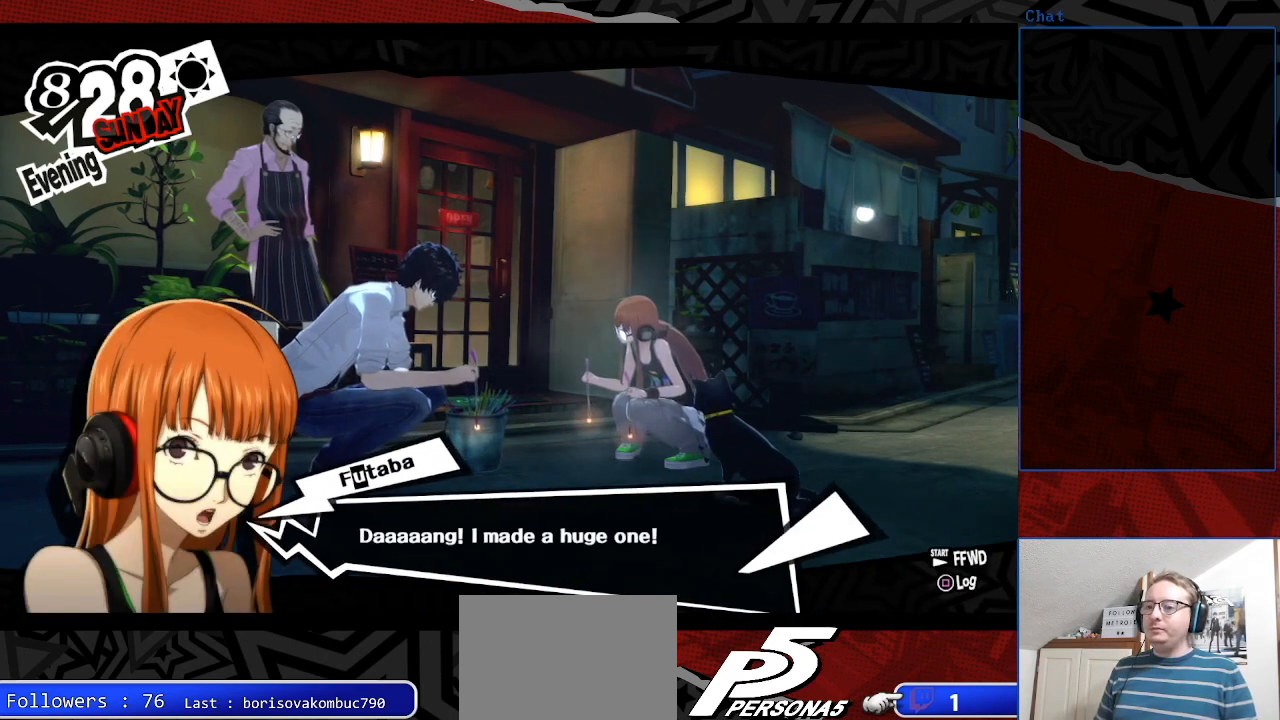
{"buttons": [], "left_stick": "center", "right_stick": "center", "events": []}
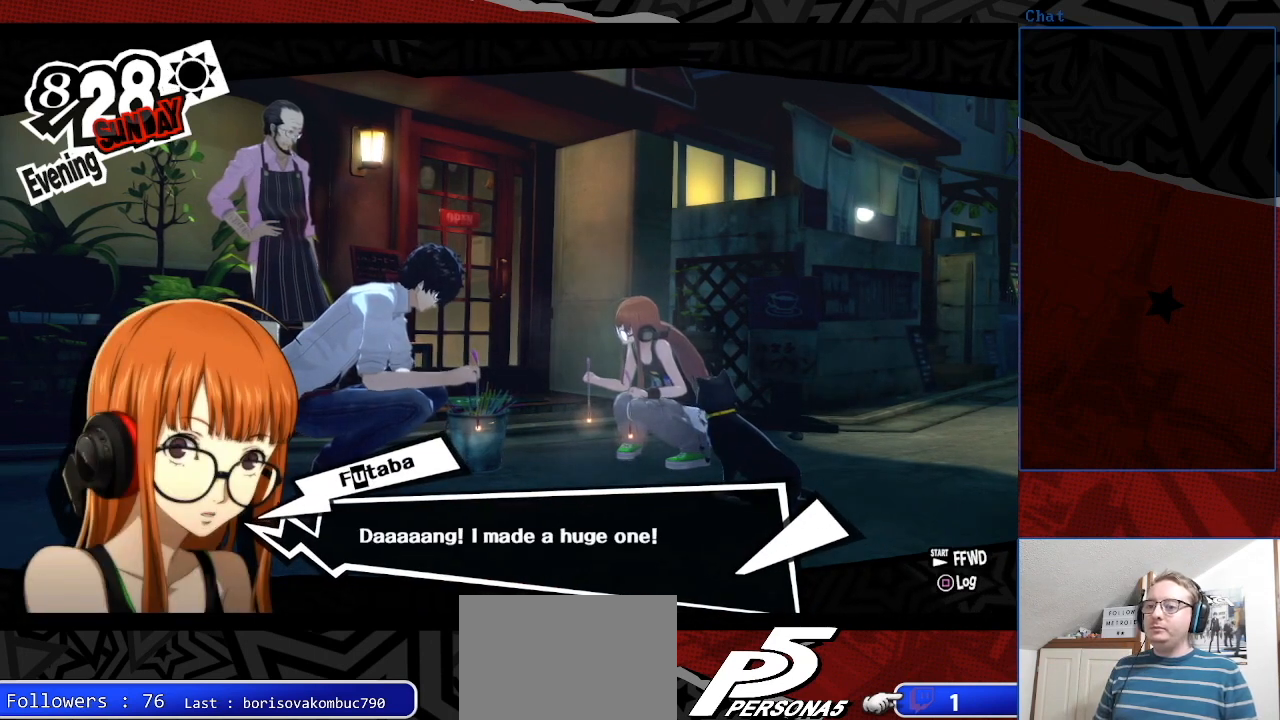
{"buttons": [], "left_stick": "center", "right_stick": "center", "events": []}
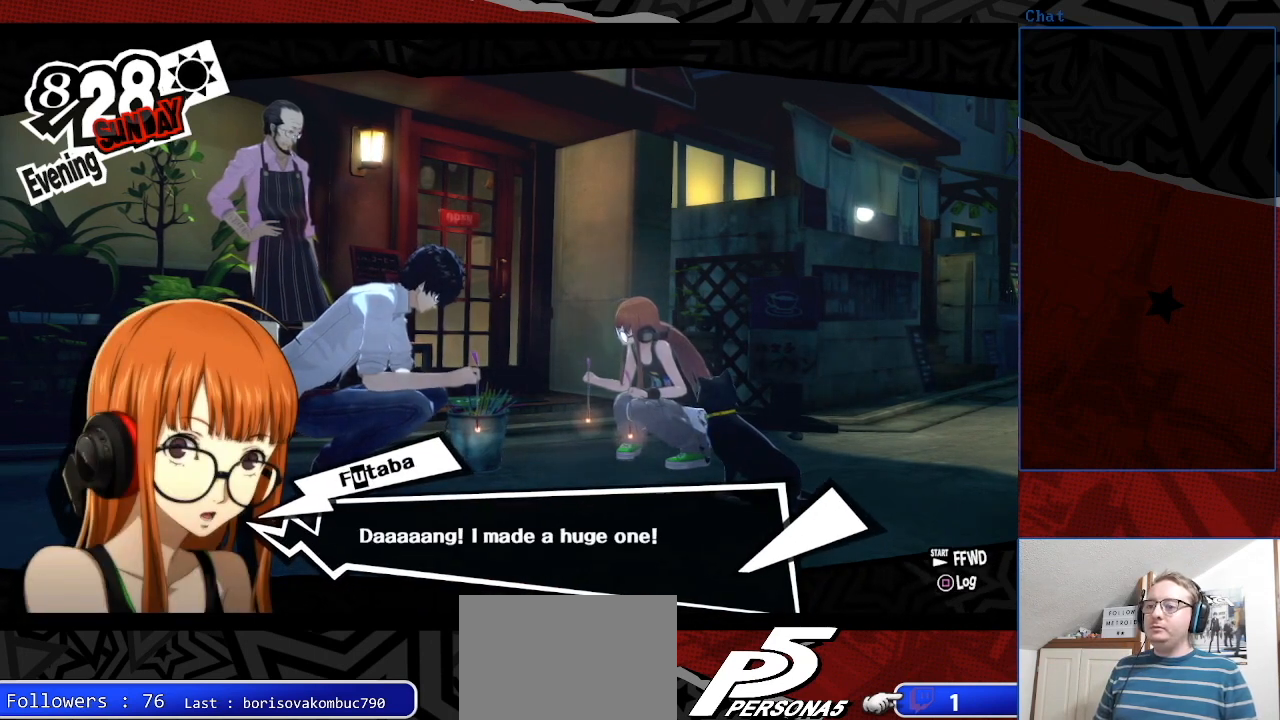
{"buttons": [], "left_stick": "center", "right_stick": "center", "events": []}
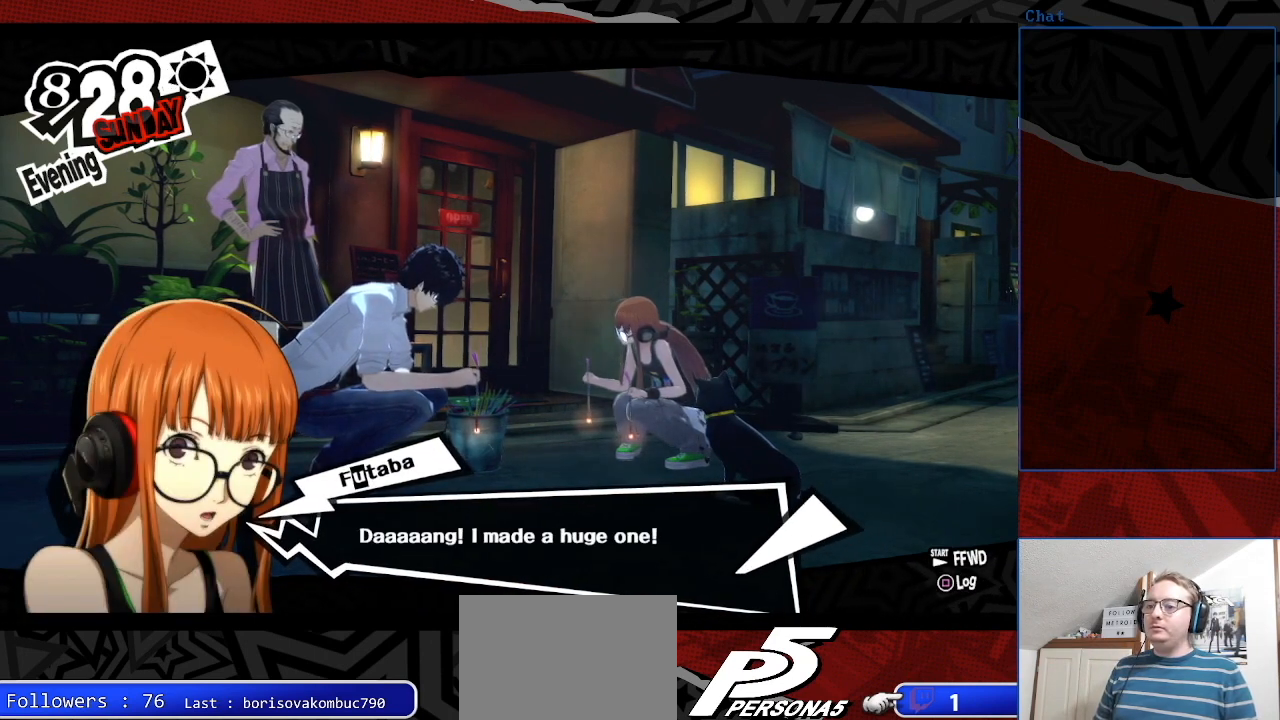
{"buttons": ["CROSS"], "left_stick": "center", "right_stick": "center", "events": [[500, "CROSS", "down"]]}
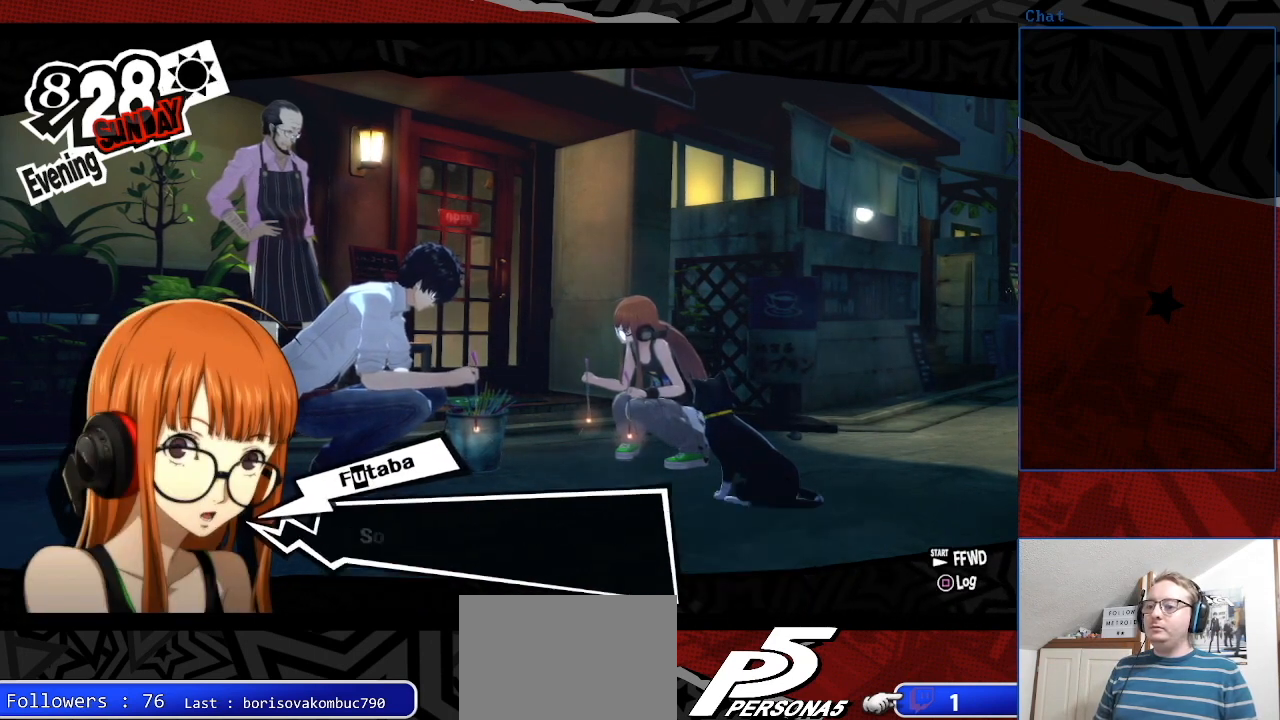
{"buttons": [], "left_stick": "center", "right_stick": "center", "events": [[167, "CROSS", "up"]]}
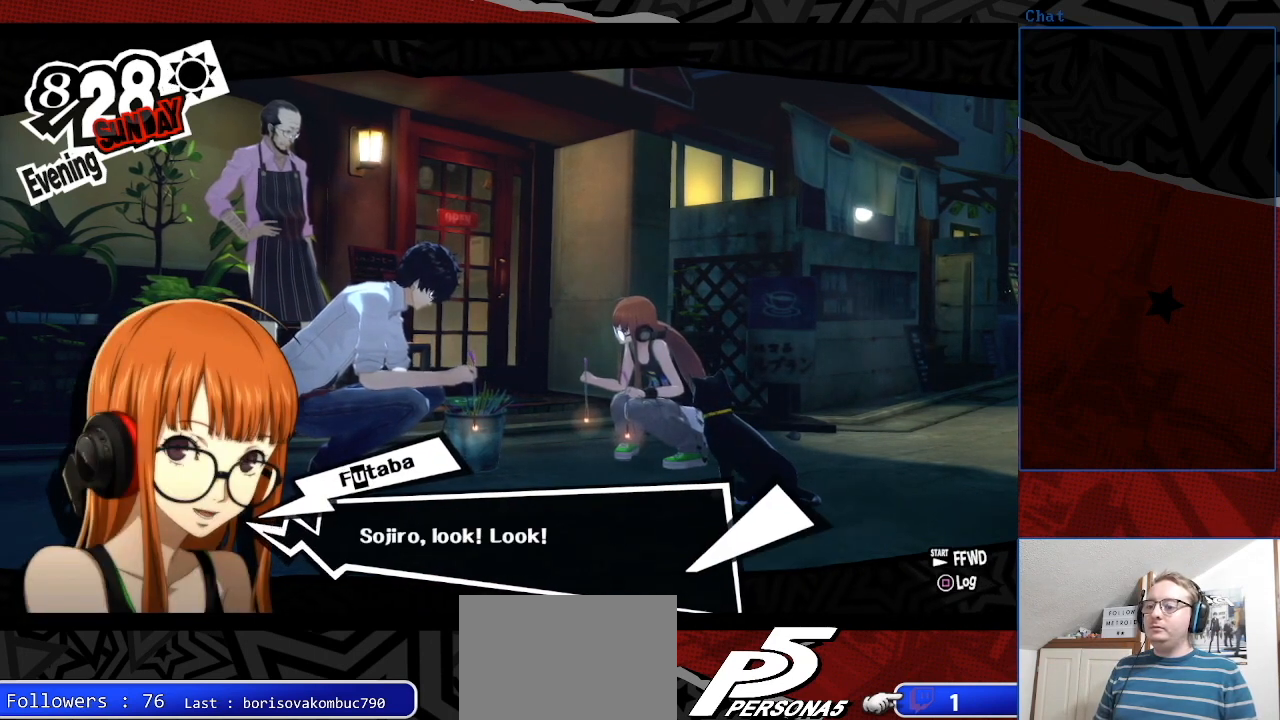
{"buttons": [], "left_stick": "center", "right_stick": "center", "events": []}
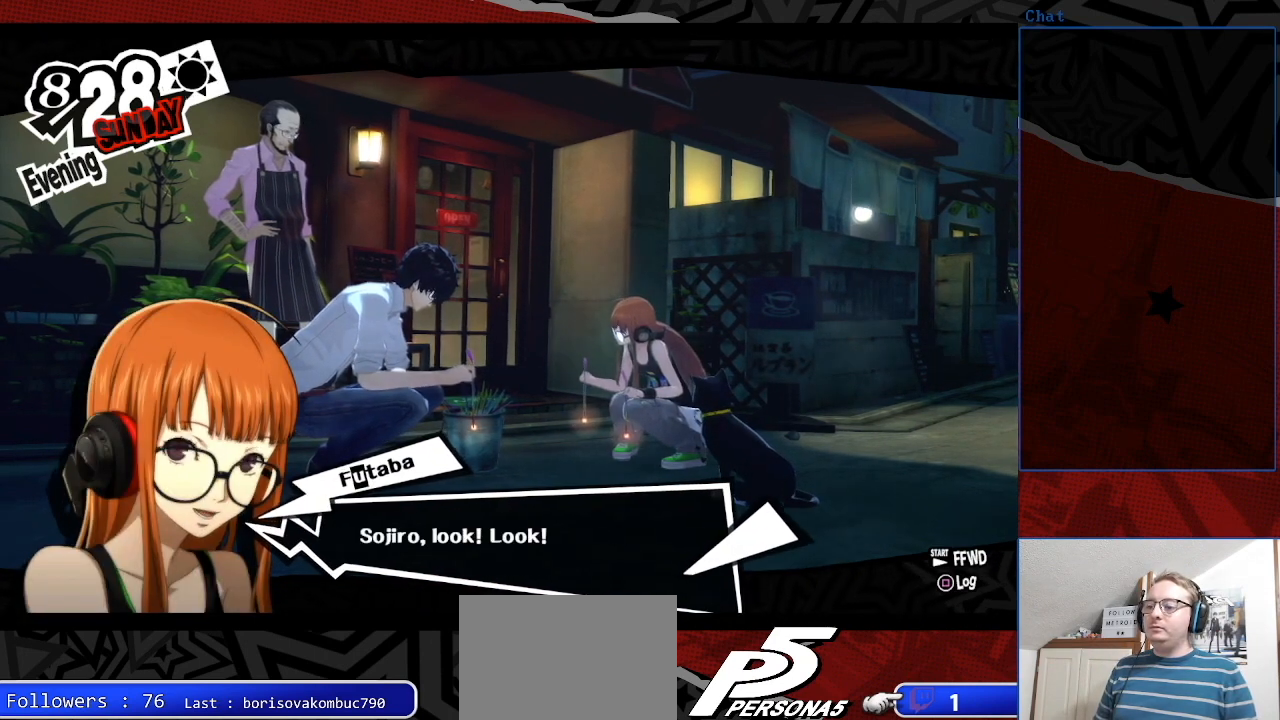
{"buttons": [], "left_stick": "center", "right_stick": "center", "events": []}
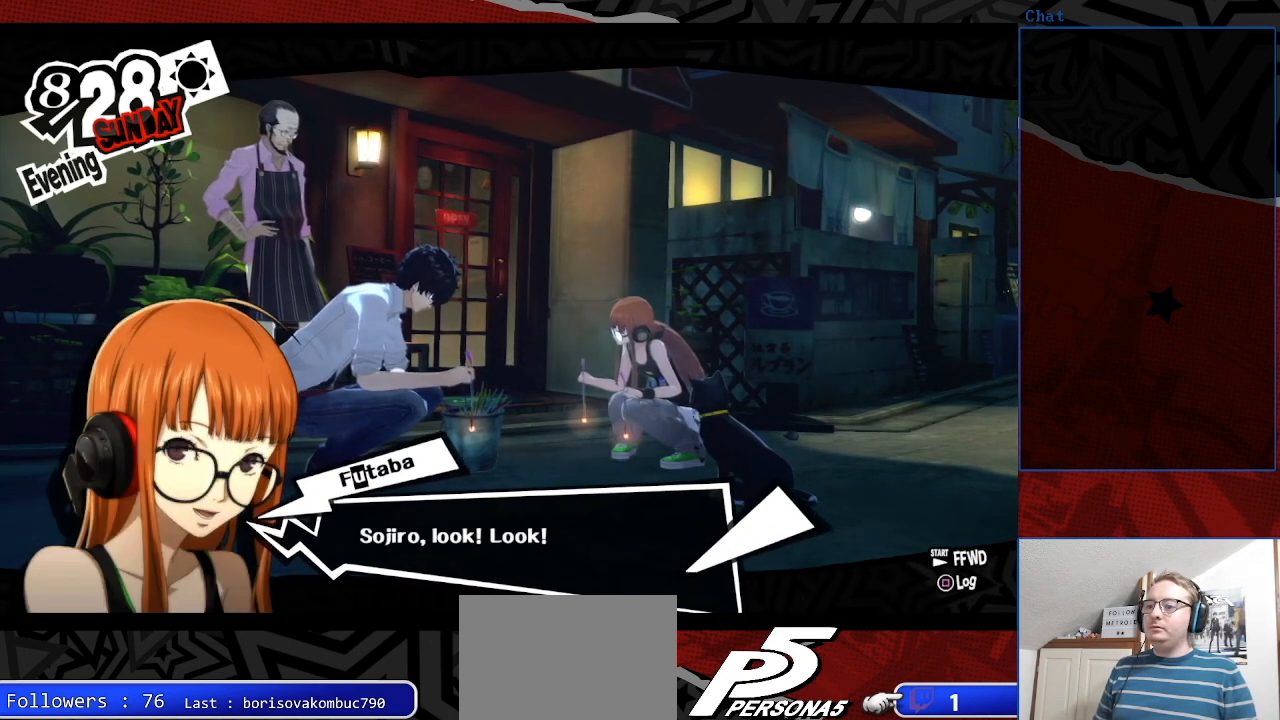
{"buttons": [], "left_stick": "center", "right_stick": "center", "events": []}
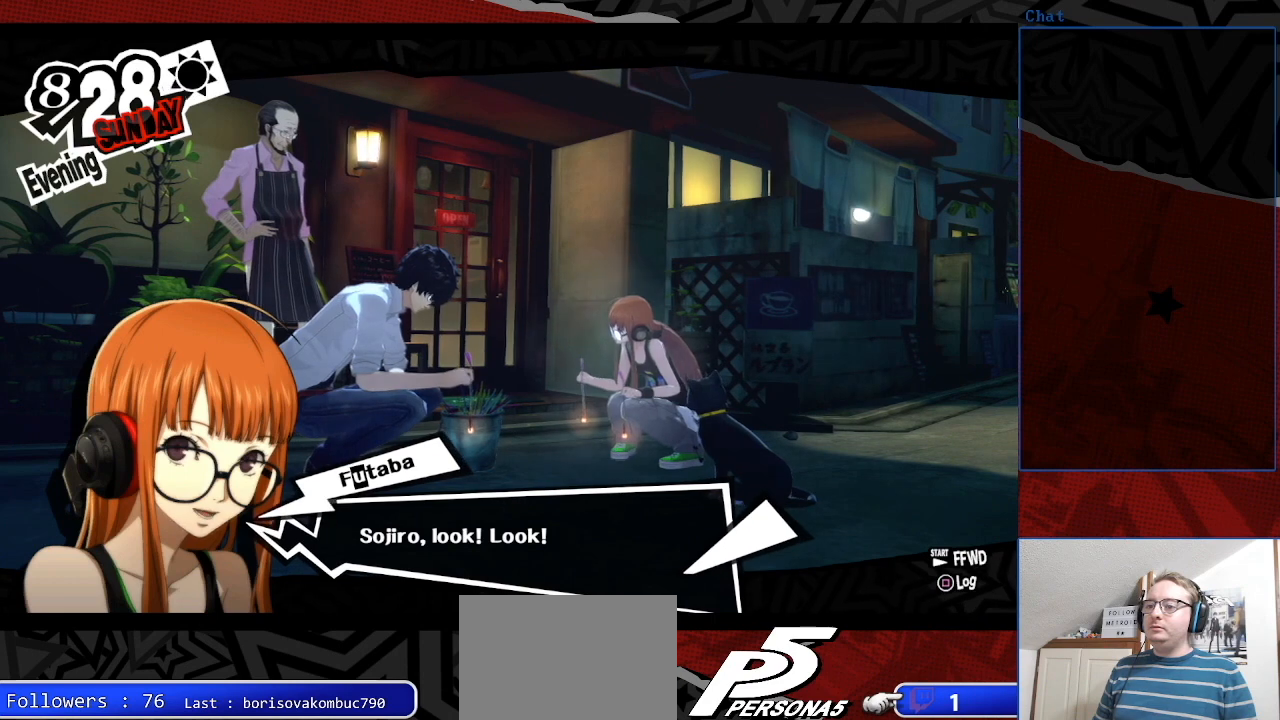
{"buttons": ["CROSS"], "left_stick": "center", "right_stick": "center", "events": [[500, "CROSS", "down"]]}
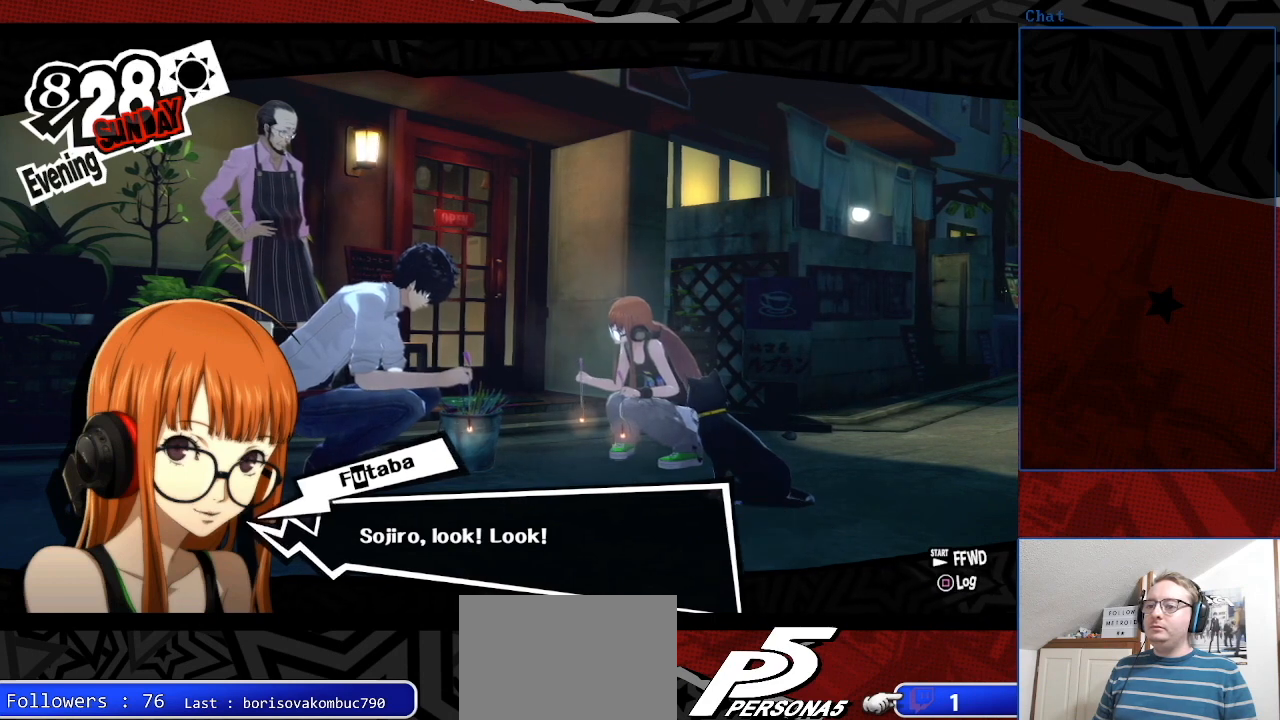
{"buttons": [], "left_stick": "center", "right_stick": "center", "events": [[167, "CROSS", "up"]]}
####
--- Work request ---
Your job is to repeat the data exactly, leaving each picture out.

--- Output ---
{"buttons": [], "left_stick": "center", "right_stick": "center", "events": []}
{"buttons": [], "left_stick": "center", "right_stick": "center", "events": []}
{"buttons": [], "left_stick": "center", "right_stick": "center", "events": []}
{"buttons": ["CROSS"], "left_stick": "center", "right_stick": "center", "events": [[500, "CROSS", "down"]]}
{"buttons": [], "left_stick": "center", "right_stick": "center", "events": [[167, "CROSS", "up"]]}
{"buttons": [], "left_stick": "center", "right_stick": "center", "events": []}
{"buttons": [], "left_stick": "center", "right_stick": "center", "events": []}
{"buttons": [], "left_stick": "center", "right_stick": "center", "events": []}
{"buttons": ["CROSS"], "left_stick": "center", "right_stick": "center", "events": [[500, "CROSS", "down"]]}
{"buttons": [], "left_stick": "center", "right_stick": "center", "events": [[167, "CROSS", "up"]]}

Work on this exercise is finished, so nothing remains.